Sunday 4 September 2011

Day One

Here I am, the first day of sobriety for me.  It's 10 in the morning and I feel good about my decision.  I can in fact feel a difference in myself.  I am moving at an extra slow pace, speaking very quietly to my children - almost as if a calmness has settled over me now that I have made my decision.

Of course, I had to have 'one last'.  One last big weekend of drinking.  Like a dieter before the diet begins who gorges on everything in sight, I drank pretty much all weekend.  Big friday night with a friend, huge hangover on Saturday but still managed to down a bottle of wine after the kids went to bed.  Then yesterday, being father's day, we had a BBQ which really ended up just being a day of drinking.  I went to bed around 8 thankfully and slept it off.  I think partially today I feel relief at my decision not to drink.  I've drawn a line in the sand.

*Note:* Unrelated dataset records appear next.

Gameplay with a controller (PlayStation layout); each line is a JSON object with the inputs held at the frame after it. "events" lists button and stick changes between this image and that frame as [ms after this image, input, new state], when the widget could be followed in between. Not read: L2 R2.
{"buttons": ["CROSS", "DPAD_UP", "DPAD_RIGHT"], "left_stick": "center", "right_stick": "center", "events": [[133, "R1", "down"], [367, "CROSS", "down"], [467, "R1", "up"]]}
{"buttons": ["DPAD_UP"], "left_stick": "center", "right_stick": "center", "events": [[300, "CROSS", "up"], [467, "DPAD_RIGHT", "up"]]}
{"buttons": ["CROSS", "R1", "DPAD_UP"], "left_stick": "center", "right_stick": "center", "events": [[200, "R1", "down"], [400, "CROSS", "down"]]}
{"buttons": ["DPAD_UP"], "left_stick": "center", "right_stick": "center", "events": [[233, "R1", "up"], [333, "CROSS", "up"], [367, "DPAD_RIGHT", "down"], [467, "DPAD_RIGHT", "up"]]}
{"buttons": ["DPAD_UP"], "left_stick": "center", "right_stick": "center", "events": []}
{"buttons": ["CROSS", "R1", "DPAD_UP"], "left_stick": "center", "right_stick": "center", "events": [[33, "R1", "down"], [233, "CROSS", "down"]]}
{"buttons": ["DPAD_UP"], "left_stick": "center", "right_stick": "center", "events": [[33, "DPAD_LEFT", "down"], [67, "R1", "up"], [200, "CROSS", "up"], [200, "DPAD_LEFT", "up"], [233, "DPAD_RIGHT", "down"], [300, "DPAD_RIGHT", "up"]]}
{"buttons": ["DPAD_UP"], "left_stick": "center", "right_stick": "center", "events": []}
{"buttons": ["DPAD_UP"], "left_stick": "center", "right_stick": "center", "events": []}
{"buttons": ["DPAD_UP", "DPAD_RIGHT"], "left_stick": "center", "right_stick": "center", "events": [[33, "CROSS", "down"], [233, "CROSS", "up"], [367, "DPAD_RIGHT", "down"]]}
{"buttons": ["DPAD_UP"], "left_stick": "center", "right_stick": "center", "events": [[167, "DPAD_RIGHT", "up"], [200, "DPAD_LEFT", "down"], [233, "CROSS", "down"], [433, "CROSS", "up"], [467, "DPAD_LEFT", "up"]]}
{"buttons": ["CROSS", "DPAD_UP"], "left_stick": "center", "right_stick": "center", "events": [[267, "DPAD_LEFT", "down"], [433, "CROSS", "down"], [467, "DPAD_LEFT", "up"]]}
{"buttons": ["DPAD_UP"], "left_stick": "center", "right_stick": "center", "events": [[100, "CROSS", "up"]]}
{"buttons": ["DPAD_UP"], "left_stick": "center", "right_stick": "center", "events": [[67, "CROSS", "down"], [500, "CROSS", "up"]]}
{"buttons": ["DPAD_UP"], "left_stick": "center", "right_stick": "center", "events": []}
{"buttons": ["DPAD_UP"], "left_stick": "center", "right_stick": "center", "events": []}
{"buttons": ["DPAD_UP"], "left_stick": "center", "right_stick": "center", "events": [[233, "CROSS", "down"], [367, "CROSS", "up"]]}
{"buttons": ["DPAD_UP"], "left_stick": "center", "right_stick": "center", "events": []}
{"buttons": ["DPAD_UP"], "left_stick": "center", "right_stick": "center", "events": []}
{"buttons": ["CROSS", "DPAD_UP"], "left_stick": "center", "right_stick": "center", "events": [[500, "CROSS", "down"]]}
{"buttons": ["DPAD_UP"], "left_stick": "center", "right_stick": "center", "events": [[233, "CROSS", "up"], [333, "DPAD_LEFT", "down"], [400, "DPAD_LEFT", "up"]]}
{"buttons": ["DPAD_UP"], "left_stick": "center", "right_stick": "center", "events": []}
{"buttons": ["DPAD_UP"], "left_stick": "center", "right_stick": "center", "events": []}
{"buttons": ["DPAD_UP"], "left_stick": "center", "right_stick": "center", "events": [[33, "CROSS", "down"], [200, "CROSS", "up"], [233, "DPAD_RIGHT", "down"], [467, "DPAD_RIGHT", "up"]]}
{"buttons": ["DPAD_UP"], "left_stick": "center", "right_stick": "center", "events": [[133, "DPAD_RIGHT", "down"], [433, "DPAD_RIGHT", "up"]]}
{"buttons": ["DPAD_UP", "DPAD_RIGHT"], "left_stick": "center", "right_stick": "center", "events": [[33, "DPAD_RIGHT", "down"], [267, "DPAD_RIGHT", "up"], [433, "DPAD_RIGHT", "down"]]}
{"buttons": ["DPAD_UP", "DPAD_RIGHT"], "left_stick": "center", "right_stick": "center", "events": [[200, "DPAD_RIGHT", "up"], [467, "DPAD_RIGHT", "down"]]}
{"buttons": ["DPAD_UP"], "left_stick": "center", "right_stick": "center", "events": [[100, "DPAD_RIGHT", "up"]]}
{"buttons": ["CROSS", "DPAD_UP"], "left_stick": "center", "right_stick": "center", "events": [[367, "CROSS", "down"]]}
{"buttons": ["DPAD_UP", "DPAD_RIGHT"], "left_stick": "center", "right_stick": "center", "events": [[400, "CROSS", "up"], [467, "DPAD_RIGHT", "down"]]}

I was worried about the witching hour.. the pull at 4pm to have a drink.. but I've decided my boys and I will go and get my husband from work.  Since I'll be driving, I won't be drinking.  Then the 4 of us will be home together and it will be easier.

I also read the post that Once Crafty Mother wrote on Dr Fear and she explained how she was filled with anxiety over not drinking when she first stopped.  I am going through this too... what will I do next weekend when family comes to visit and it's a big drinking weekend?  What about the weekend after when I go visit friends for a big party?  Will I really just not drink?  What about Christmas at home with my family... And I realised that she went through this too.  This is normal - well whatever normal is.  And at the very least I am not alone in feeling this way.  Other people have gone through this.  And there is a reason they say to take it one day at a time (as cliché as I used to think that was).  Right now, I am happy and comforted in my deicion to not drink today.  And I'm feeling a certain peace with that.